In this chapter the linearized Riemann tensor correlator on a de Sitter background including one-loop corrections from conformal fields is derived. The Riemann tensor correlation function exhibits interesting features: it is gauge-invariant even when including contributions from loops of matter fields, but excluding graviton loops as it is implemented in the 1/N expansion, it is compatible with de Sitter invariance, and provides a complete characterization of the local geometry. The two-point correlator function of the Riemann tensor is computed by taking suitable derivatives of the metric correlator function found in the previous chapter, and the result is written in a manifestly de Sitter-invariant form. Moreover, given the decomposition of the Riemann tensor in terms of Weyl and Ricci tensors, we write the explicit results for the Weyl and Ricci tensors correlators as well as the Weyl–Ricci tensors correlator and study both their subhorizon and superhorizon behavior. These results are extended to general conformal field theories. We also derive the Riemann tensor correlator in Minkowski spacetime in a manifestly Lorentz-invariant form by carefully taking the flat-space limit of our result in de Sitter.

The main goal of this chapter is the calculation of the noise kernel in de Sitter spacetime, in a de Sitter-invariant vacuum. The geometry of most inflationary models is well approximated by the de Sitter geometry. For this reason, fluctuations around de Sitter and near-de Sitter spacetimes have been extensively studied in the context of inflationary models. Here we study the stress-energy tensor fluctuations of the matter fields described by the noise kernel. We start by reviewing the basic geometric properties of de Sitter spacetime and the invariant bitensors that will be used in this and in later chapters. These tools are employed to write the noise kernel for spacelike separated points in de Sitter-invariant form, and explicit expressions for the case of a free minimally coupled scalar field are derived. Closed results in terms of elementary functions are given for the particular cases of small masses, vanishing mass and large separations. A massless limit discontinuity is found, and is analyzed in some detail. Finally, we discuss the implications of our results for the quantum metric fluctuations around de Sitter spacetime.

In this chapter we derive the full two-point quantum metric perturbations on a de Sitter background including one-loop corrections from conformal fields. We do the calculation using the CTP effective action with the 1/N expansion, and select an asymptotic initial state by a suitable prescription that defines the vacuum of the interacting theory. The decomposition of the metric perturbations into scalar, vector and tensor perturbations is reviewed, and the effective action is given in terms of that decomposition.
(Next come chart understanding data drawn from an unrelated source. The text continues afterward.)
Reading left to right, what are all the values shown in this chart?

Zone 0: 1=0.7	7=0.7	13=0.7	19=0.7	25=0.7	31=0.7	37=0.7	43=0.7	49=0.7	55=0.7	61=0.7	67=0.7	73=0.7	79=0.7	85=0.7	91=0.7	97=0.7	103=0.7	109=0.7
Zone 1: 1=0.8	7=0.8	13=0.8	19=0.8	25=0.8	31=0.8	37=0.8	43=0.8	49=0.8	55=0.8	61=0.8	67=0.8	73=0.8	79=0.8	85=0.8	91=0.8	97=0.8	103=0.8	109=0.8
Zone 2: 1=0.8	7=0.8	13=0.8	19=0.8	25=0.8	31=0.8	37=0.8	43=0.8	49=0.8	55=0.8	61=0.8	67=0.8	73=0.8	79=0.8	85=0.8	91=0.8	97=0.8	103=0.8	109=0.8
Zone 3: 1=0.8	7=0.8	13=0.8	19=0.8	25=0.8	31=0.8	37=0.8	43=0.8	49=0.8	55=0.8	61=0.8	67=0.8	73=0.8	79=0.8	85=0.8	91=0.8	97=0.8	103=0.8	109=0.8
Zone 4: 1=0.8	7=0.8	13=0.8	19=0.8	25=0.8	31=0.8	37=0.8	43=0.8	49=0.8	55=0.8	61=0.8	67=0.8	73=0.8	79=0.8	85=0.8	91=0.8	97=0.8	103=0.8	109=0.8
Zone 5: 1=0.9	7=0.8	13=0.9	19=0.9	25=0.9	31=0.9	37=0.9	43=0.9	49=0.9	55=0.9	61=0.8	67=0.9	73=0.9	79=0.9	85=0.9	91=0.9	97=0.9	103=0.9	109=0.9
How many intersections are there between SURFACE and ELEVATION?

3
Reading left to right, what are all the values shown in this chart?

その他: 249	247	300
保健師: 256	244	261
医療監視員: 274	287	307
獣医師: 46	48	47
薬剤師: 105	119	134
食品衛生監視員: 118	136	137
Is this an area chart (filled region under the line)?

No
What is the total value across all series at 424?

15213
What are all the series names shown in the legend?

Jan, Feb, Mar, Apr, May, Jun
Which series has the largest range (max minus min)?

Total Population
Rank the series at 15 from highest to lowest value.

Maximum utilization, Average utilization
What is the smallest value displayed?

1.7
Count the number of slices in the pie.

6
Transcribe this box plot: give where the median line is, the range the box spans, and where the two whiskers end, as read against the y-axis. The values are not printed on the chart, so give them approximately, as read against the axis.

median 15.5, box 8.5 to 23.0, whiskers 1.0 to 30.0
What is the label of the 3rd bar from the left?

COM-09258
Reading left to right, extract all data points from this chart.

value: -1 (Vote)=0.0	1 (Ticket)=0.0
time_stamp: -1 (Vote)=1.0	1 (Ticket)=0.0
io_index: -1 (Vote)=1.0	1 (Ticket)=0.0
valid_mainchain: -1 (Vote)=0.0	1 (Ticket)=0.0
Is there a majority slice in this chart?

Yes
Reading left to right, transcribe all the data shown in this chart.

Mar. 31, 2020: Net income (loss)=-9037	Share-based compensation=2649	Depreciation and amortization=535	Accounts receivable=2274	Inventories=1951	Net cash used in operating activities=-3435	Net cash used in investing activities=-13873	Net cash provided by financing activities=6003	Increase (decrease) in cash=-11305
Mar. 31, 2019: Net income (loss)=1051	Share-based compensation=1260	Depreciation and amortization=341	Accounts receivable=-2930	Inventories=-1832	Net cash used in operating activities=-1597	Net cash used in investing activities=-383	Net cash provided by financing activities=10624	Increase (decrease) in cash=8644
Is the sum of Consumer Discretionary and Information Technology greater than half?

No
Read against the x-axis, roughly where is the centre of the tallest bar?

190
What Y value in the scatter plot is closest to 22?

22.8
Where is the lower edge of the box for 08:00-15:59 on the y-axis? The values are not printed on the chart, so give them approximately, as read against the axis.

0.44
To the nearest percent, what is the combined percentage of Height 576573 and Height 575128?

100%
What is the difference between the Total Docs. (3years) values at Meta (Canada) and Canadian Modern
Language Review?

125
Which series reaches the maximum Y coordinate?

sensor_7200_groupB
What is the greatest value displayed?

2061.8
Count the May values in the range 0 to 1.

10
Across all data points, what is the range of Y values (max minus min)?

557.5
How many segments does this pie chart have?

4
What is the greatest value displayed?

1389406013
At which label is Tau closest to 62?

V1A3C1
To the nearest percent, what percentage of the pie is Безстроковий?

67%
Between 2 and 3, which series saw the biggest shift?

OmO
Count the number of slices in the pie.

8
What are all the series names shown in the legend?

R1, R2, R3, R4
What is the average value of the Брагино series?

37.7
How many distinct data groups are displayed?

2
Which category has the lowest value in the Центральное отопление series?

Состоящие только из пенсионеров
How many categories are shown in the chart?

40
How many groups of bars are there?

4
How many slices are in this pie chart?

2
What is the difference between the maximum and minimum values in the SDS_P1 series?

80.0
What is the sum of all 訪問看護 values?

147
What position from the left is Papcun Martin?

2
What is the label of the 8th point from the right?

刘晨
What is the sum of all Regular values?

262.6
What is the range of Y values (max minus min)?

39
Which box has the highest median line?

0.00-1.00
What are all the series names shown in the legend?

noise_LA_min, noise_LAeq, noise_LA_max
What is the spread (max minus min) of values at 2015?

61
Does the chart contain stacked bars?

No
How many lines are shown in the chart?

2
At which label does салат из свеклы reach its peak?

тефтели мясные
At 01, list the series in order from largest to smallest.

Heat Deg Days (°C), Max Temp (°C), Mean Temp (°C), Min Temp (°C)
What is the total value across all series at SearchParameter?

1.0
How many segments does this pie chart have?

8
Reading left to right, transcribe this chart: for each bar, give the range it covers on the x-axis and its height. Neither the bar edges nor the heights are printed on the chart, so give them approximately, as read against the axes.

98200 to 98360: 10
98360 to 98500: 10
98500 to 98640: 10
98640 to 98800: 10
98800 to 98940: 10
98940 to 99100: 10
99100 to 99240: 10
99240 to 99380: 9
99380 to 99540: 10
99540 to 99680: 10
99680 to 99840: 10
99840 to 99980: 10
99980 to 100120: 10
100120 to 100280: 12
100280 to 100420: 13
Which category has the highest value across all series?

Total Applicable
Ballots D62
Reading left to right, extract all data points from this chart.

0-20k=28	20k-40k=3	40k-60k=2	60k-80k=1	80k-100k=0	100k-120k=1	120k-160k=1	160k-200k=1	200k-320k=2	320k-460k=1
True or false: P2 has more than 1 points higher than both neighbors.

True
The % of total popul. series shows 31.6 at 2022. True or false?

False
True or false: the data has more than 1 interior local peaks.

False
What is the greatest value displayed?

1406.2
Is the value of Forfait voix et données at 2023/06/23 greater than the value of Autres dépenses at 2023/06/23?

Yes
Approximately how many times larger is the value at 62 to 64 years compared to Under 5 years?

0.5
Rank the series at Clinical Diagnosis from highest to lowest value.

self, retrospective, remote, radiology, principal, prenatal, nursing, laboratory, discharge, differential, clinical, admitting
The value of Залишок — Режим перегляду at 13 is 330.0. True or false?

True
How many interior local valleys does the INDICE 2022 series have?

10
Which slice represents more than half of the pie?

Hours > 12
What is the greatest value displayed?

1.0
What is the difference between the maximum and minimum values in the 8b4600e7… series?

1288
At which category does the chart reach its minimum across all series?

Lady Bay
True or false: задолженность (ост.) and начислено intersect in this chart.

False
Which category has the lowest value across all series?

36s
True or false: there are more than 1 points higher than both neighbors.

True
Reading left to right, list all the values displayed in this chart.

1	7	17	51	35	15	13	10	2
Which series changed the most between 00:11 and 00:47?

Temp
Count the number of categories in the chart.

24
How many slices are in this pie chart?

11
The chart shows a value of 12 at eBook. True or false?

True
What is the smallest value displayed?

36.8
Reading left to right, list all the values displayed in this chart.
We first compute the two-point function of the tensor perturbations, which are dynamical degrees of freedom. The relation with the intrinsic and induced fluctuations of stochastic gravity is discussed. We then compute the two-point metric perturbations for the scalar and vector modes, which are constrained degrees of freedom. The result for the full two-point metric perturbations is invariant under spatial rotations and translations as well as under a simultaneous rescaling of the spatial and conformal time coordinates. Finally, our results are extended to general conformal field theories, even strongly interacting ones, by deriving the effective action for a general conformal field theory.